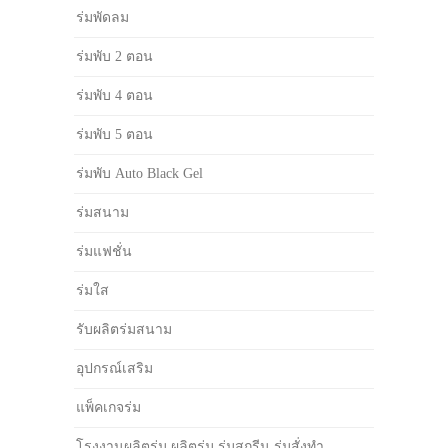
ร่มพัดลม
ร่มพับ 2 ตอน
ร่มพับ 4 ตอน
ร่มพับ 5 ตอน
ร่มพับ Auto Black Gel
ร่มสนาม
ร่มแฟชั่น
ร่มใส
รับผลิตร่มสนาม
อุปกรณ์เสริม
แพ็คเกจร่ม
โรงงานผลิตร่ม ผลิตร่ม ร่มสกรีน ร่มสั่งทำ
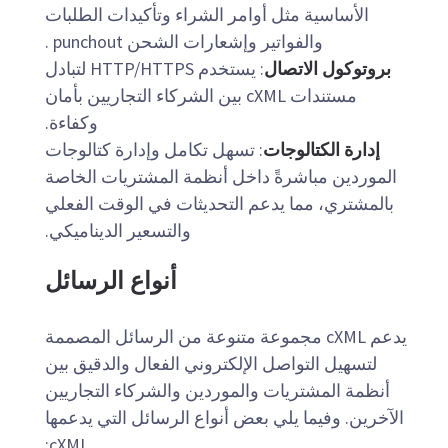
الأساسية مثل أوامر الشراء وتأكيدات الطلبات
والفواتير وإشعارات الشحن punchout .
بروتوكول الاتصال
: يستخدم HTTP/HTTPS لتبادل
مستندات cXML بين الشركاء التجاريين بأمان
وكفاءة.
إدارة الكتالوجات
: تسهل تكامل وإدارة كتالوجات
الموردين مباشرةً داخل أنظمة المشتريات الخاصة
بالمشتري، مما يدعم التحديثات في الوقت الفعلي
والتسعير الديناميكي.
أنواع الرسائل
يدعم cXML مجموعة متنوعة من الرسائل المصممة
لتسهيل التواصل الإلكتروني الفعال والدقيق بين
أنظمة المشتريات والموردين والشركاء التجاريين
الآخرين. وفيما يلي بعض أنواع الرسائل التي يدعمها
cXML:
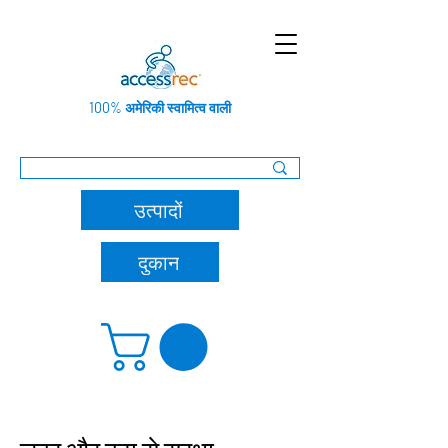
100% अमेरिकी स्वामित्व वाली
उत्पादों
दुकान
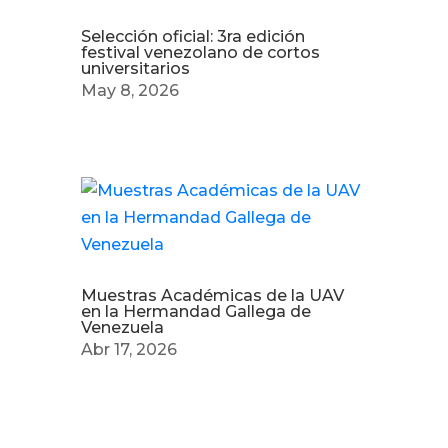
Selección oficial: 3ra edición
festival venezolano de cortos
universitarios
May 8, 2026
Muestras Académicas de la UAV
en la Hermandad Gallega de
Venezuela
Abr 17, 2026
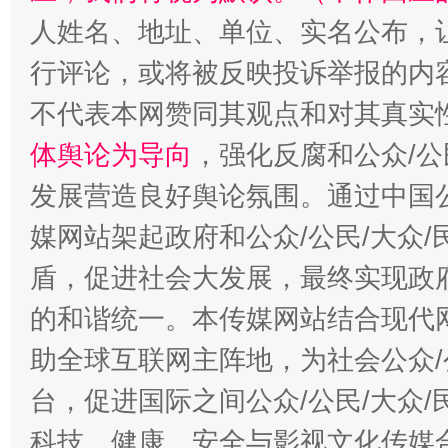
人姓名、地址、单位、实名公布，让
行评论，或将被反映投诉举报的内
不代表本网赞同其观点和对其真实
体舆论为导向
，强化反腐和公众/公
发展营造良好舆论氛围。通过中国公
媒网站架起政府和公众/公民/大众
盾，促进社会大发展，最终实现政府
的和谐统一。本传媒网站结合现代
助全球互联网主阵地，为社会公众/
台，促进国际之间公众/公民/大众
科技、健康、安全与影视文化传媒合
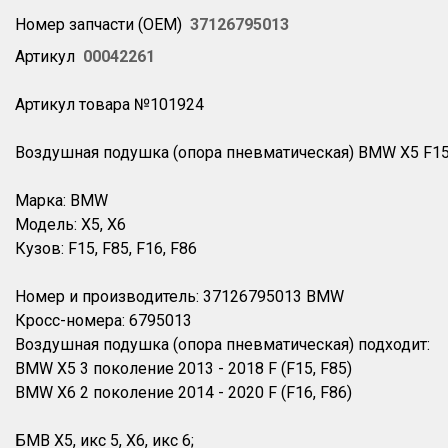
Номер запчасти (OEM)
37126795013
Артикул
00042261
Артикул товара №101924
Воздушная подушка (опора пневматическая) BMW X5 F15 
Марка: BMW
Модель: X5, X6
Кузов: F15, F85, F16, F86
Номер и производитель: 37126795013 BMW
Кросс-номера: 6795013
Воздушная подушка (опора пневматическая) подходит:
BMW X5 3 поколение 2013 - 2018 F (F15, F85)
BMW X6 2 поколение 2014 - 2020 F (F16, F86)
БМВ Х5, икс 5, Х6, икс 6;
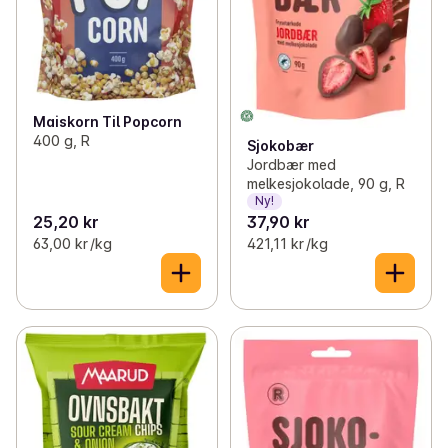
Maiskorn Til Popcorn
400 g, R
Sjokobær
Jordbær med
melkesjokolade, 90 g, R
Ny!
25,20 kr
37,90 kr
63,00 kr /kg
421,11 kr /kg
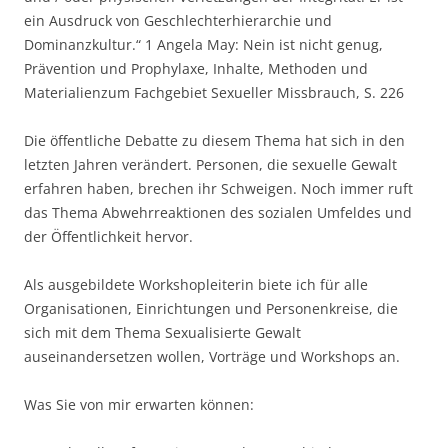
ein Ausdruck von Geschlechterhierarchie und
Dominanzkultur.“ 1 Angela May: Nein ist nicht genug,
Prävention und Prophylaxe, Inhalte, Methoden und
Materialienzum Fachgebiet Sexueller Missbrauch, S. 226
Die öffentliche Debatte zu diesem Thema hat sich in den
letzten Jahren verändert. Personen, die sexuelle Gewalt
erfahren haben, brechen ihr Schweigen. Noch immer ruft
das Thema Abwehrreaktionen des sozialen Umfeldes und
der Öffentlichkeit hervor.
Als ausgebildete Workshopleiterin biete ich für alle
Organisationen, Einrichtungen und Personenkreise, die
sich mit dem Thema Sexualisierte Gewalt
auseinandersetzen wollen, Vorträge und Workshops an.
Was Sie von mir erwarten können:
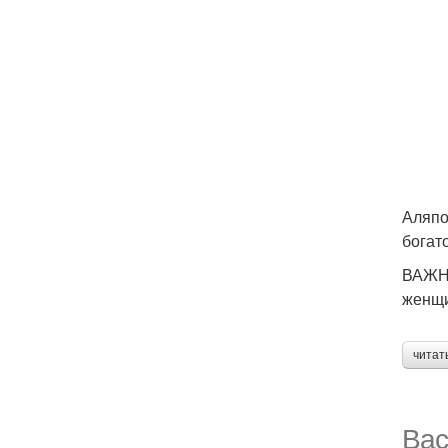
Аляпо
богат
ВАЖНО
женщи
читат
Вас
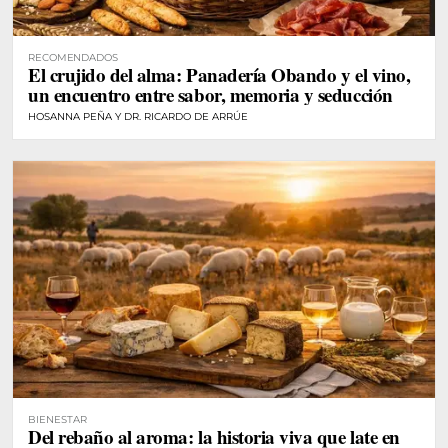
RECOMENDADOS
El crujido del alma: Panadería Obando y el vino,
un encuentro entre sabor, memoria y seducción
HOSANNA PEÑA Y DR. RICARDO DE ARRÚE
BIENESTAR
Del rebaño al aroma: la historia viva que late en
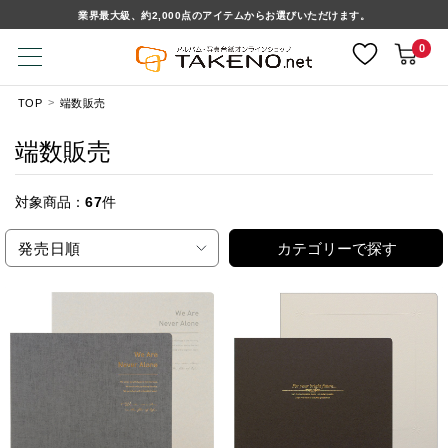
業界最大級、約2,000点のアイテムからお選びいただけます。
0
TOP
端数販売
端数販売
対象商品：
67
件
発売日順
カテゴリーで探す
-*-
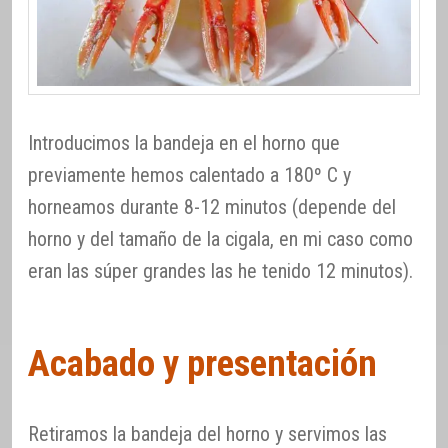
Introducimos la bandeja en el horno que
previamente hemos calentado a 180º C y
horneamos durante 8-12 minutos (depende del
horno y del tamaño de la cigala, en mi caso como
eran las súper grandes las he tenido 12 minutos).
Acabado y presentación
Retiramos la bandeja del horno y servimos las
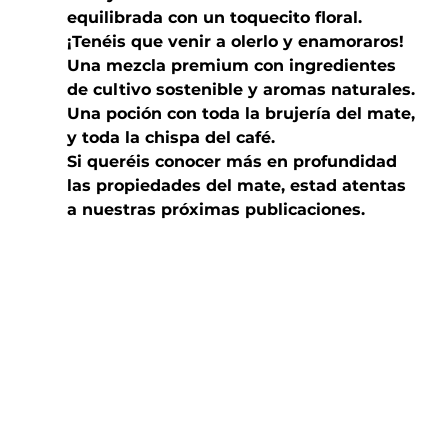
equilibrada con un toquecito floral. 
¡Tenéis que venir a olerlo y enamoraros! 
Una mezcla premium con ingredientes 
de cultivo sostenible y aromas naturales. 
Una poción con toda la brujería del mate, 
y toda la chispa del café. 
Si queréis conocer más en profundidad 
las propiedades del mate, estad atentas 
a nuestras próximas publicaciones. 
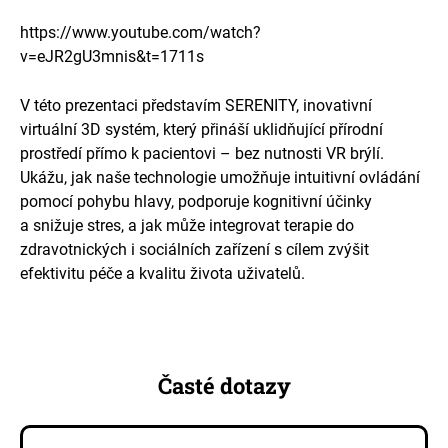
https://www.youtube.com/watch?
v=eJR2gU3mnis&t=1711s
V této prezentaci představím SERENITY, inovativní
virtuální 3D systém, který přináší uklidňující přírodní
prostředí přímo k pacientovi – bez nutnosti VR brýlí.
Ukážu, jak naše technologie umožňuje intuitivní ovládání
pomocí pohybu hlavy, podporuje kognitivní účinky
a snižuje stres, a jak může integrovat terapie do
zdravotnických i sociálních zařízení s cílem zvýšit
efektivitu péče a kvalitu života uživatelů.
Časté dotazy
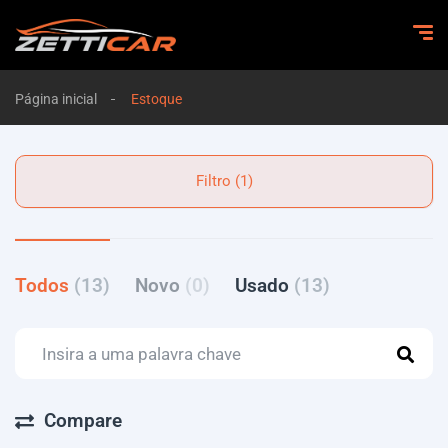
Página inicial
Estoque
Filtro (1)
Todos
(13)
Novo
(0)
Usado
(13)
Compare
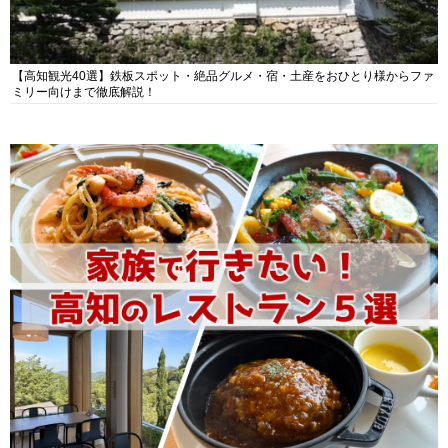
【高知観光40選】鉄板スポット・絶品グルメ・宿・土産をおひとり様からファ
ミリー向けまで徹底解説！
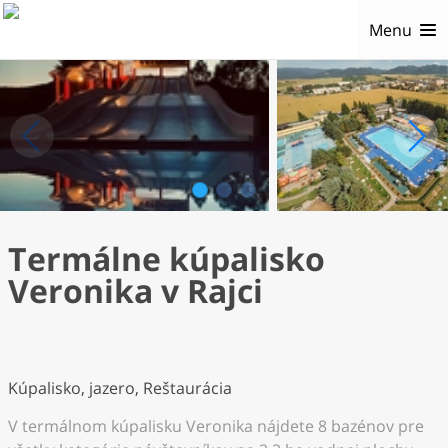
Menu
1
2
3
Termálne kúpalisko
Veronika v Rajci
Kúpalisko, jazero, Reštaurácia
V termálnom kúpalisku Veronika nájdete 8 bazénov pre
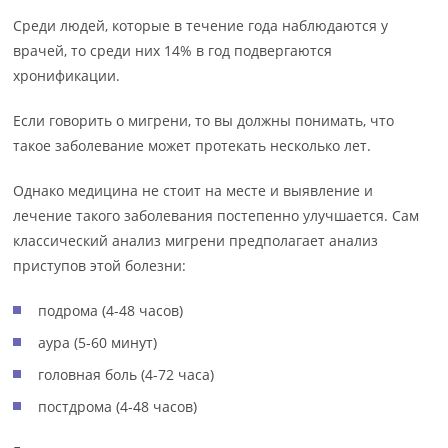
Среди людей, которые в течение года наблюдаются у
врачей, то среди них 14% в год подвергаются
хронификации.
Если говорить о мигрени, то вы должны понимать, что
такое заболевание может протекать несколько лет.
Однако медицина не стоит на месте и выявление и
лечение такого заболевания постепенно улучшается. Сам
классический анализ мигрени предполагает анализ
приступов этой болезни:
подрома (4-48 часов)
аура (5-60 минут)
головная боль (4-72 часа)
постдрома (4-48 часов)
-*-
» **WHAT THIS TASK INVOLVES**: In the entries above, the lines from the one bearing "подрома (4-48 часов)" up to and including the one bearing "постдрома (4-48 часов)" should be transcribed exactly; no other line is wanted.

» **SOLUTION TO THIS TASK**:
подрома (4-48 часов)
аура (5-60 минут)
головная боль (4-72 часа)
постдрома (4-48 часов)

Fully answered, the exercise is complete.